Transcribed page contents
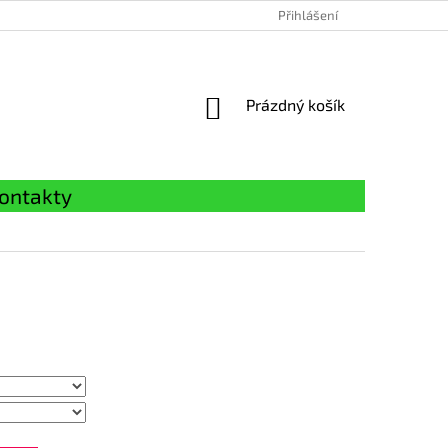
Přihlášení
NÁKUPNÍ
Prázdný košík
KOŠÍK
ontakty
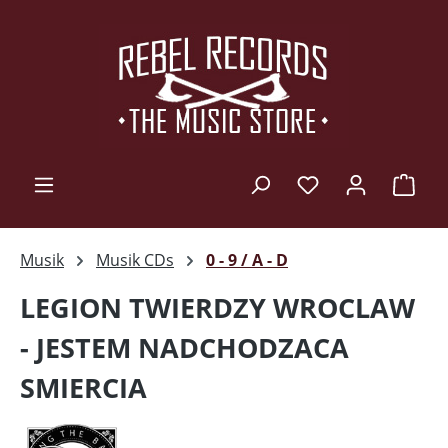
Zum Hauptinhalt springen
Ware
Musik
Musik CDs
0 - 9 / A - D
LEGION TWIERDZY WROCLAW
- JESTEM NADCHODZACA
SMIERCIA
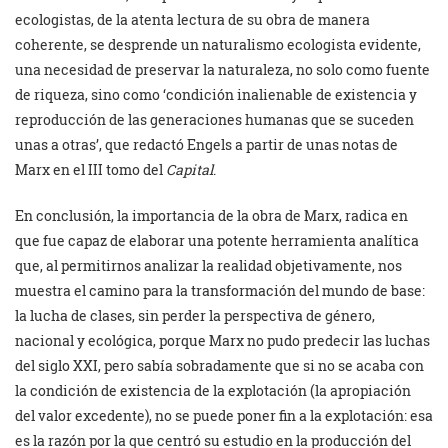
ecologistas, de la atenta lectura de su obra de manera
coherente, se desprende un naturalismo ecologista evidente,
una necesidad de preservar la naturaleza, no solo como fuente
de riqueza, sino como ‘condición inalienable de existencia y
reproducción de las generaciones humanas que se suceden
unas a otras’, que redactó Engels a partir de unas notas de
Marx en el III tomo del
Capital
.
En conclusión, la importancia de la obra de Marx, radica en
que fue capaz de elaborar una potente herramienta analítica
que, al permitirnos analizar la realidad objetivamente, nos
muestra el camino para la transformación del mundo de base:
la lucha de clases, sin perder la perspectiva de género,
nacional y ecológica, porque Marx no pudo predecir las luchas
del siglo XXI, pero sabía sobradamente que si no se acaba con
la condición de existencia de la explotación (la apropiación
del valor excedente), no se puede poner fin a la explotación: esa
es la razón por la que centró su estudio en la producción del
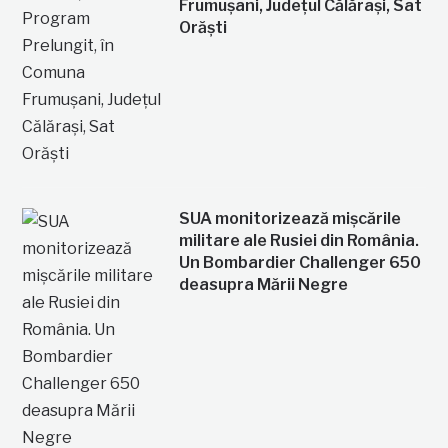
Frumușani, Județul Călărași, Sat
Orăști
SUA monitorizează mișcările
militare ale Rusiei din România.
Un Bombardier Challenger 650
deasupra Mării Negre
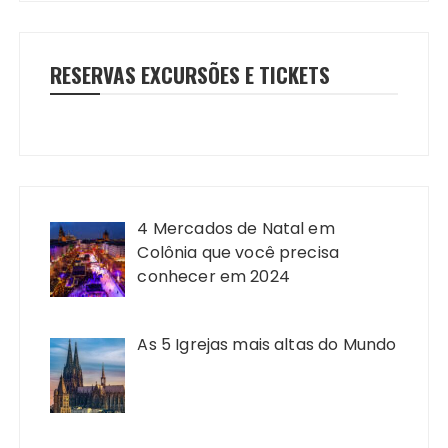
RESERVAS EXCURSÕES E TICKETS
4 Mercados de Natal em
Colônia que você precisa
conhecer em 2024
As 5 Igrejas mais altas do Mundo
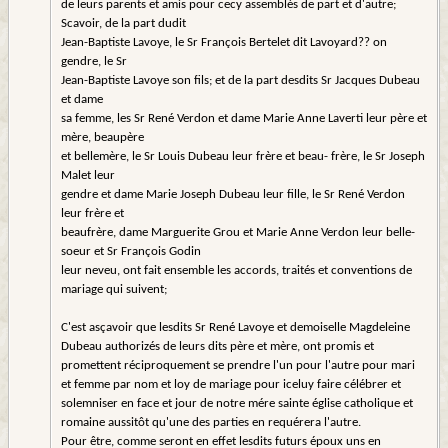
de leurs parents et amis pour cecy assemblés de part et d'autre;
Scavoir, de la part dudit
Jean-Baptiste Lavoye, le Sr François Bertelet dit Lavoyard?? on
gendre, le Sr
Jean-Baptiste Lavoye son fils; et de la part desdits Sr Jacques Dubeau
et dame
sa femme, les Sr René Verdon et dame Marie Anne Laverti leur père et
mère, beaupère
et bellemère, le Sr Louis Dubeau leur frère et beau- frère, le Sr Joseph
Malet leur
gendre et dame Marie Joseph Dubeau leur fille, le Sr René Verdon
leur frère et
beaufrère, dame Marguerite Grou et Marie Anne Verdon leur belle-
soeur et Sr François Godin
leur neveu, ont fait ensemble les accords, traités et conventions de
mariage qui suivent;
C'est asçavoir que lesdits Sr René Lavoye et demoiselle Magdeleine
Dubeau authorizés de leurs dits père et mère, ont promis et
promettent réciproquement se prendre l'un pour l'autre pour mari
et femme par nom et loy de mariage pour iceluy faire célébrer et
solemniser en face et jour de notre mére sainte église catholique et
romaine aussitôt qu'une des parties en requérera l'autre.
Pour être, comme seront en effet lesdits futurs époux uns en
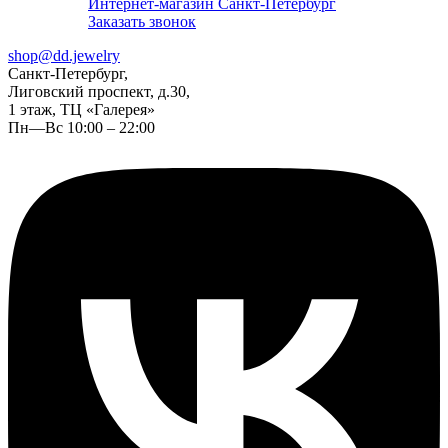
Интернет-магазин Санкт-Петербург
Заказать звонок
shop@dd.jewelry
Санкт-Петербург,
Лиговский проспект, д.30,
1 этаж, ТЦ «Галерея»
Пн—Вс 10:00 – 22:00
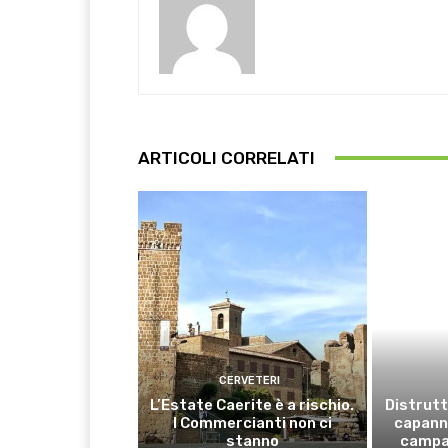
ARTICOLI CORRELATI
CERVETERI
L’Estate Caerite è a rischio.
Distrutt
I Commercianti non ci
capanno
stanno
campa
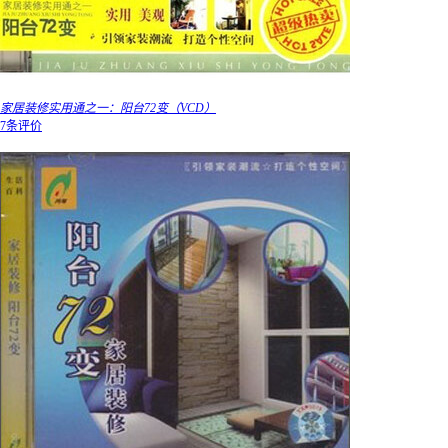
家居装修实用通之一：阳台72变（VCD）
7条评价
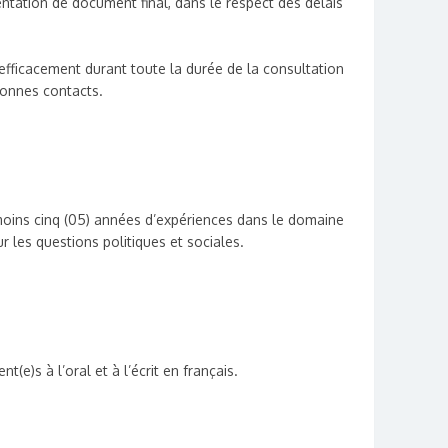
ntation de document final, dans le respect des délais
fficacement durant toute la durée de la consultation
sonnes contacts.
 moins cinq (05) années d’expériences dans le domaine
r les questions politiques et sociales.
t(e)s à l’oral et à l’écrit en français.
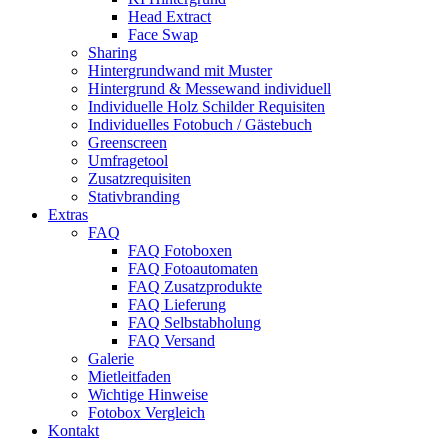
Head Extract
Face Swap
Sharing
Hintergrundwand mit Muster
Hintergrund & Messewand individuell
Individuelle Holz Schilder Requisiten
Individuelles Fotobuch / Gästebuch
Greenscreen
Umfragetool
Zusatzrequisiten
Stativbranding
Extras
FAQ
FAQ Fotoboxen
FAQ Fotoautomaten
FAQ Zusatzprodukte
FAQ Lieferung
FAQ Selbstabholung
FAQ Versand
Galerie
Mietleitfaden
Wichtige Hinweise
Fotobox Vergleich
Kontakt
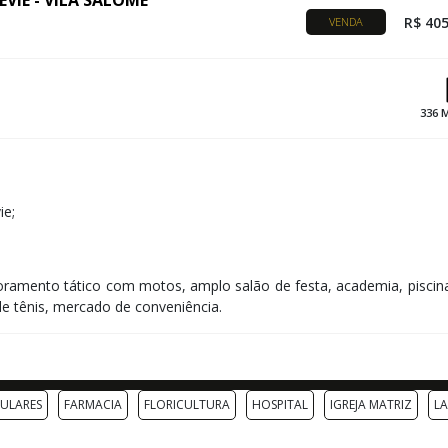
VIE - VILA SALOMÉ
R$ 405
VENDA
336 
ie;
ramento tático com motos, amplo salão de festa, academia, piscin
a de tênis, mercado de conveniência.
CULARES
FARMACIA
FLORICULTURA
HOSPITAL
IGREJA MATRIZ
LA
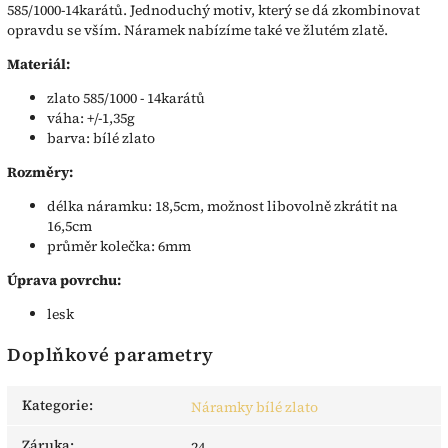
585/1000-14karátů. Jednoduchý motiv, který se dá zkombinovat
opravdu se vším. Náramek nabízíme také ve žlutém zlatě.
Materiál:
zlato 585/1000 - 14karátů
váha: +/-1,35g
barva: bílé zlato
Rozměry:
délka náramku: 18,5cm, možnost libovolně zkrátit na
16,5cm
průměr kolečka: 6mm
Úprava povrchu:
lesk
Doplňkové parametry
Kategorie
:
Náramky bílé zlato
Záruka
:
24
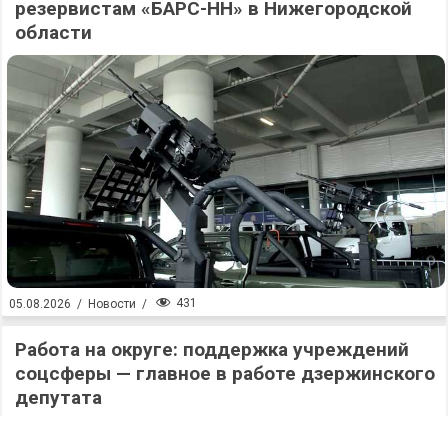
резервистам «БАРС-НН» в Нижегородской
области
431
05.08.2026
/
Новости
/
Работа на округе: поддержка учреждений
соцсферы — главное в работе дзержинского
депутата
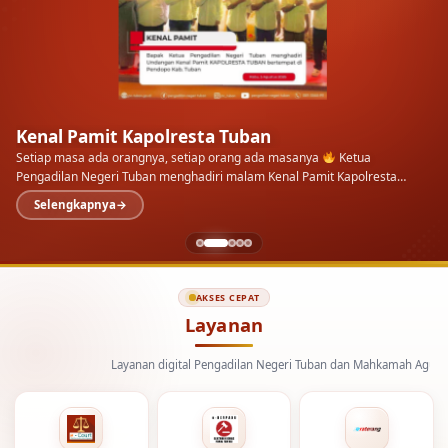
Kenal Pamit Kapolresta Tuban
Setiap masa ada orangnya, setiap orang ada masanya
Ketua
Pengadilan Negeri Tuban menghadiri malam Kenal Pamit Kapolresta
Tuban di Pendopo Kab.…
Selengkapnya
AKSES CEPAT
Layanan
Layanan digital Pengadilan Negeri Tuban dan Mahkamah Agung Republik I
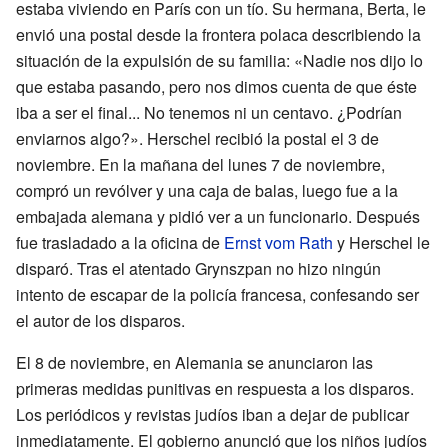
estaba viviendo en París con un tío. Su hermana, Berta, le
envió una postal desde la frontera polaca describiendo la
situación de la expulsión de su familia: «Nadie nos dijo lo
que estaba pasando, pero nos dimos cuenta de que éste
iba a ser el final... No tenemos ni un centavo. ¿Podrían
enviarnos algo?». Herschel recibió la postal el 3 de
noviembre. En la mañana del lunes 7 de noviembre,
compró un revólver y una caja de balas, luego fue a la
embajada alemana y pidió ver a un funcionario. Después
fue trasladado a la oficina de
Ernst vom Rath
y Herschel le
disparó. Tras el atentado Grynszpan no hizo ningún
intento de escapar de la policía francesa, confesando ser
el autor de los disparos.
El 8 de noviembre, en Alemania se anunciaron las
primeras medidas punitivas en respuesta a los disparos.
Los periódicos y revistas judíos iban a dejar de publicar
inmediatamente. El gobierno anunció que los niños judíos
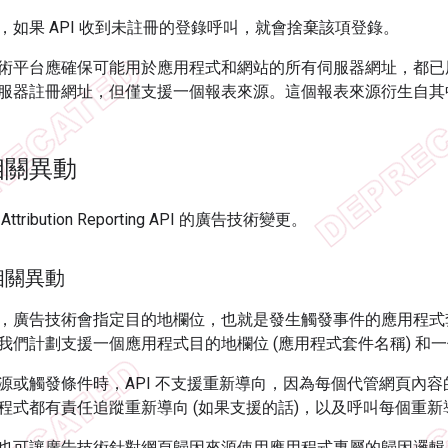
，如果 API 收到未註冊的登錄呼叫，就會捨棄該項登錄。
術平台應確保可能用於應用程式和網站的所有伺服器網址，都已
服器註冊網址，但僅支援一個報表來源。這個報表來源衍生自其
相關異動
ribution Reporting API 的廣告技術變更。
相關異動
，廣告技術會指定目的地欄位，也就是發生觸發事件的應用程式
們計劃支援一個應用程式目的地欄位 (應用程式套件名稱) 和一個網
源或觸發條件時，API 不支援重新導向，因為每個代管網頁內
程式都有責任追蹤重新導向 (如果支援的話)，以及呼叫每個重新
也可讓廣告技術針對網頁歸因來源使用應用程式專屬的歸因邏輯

● THE PROBLEM
Copy the stretch of lines from the one containing "VIE - VILA SALOMÉ" through the one containing "Layanan digital Pengadilan", leaving out the pictures.

● TASK RESULT
VIE - VILA SALOMÉ
R$ 405
VENDA
336 
ie;
ramento tático com motos, amplo salão de festa, academia, piscin
a de tênis, mercado de conveniência.
CULARES
FARMACIA
FLORICULTURA
HOSPITAL
IGREJA MATRIZ
LA
585/1000-14karátů. Jednoduchý motiv, který se dá zkombinovat
opravdu se vším. Náramek nabízíme také ve žlutém zlatě.
Materiál:
zlato 585/1000 - 14karátů
váha: +/-1,35g
barva: bílé zlato
Rozměry:
délka náramku: 18,5cm, možnost libovolně zkrátit na
16,5cm
průměr kolečka: 6mm
Úprava povrchu:
lesk
Doplňkové parametry
Kategorie
:
Náramky bílé zlato
Záruka
:
24
резервистам «БАРС-НН» в Нижегородской
области
431
05.08.2026
/
Новости
/
Работа на округе: поддержка учреждений
соцсферы — главное в работе дзержинского
депутата
Kenal Pamit Kapolresta Tuban
Setiap masa ada orangnya, setiap orang ada masanya
Ketua
Pengadilan Negeri Tuban menghadiri malam Kenal Pamit Kapolresta
Tuban di Pendopo Kab.…
Selengkapnya
AKSES CEPAT
Layanan
Layanan digital Pengadilan Negeri Tuban dan Mahkamah Agung Republik I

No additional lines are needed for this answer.